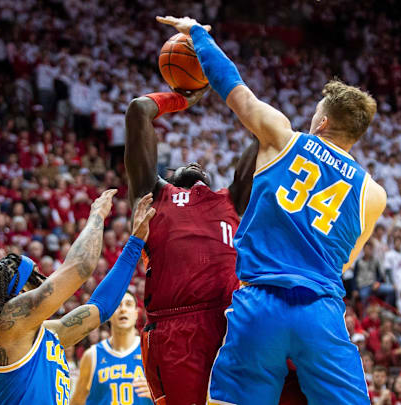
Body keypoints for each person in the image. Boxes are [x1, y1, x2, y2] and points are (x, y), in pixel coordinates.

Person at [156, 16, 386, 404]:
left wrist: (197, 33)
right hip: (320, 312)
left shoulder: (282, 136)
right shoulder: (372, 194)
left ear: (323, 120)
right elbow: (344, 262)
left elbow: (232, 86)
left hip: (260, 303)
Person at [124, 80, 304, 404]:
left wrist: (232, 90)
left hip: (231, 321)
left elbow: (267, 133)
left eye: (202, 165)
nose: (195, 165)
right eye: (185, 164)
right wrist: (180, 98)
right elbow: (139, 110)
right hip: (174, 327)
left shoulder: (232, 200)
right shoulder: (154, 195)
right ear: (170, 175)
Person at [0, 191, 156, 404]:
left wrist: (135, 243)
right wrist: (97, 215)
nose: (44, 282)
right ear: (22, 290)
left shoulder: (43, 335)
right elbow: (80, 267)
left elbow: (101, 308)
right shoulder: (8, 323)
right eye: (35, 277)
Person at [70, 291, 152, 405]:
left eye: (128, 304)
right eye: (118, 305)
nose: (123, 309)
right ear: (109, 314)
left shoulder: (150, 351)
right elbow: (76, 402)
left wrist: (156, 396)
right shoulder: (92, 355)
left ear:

==============================

» **Required action**
Your answer should be the lines from the one containing "left shoulder: (232, 200)" to the end of the entries above, restated exactly and alone.

» **Response**
left shoulder: (232, 200)
right shoulder: (154, 195)
right ear: (170, 175)
Person at [0, 191, 156, 404]:
left wrist: (135, 243)
right wrist: (97, 215)
nose: (44, 282)
right ear: (22, 290)
left shoulder: (43, 335)
right elbow: (80, 267)
left elbow: (101, 308)
right shoulder: (8, 323)
right eye: (35, 277)
Person at [70, 291, 152, 405]:
left eye: (128, 304)
right eye: (118, 305)
nose: (123, 309)
right ear: (109, 314)
left shoulder: (150, 351)
right elbow: (76, 402)
left wrist: (156, 396)
right shoulder: (92, 355)
left ear:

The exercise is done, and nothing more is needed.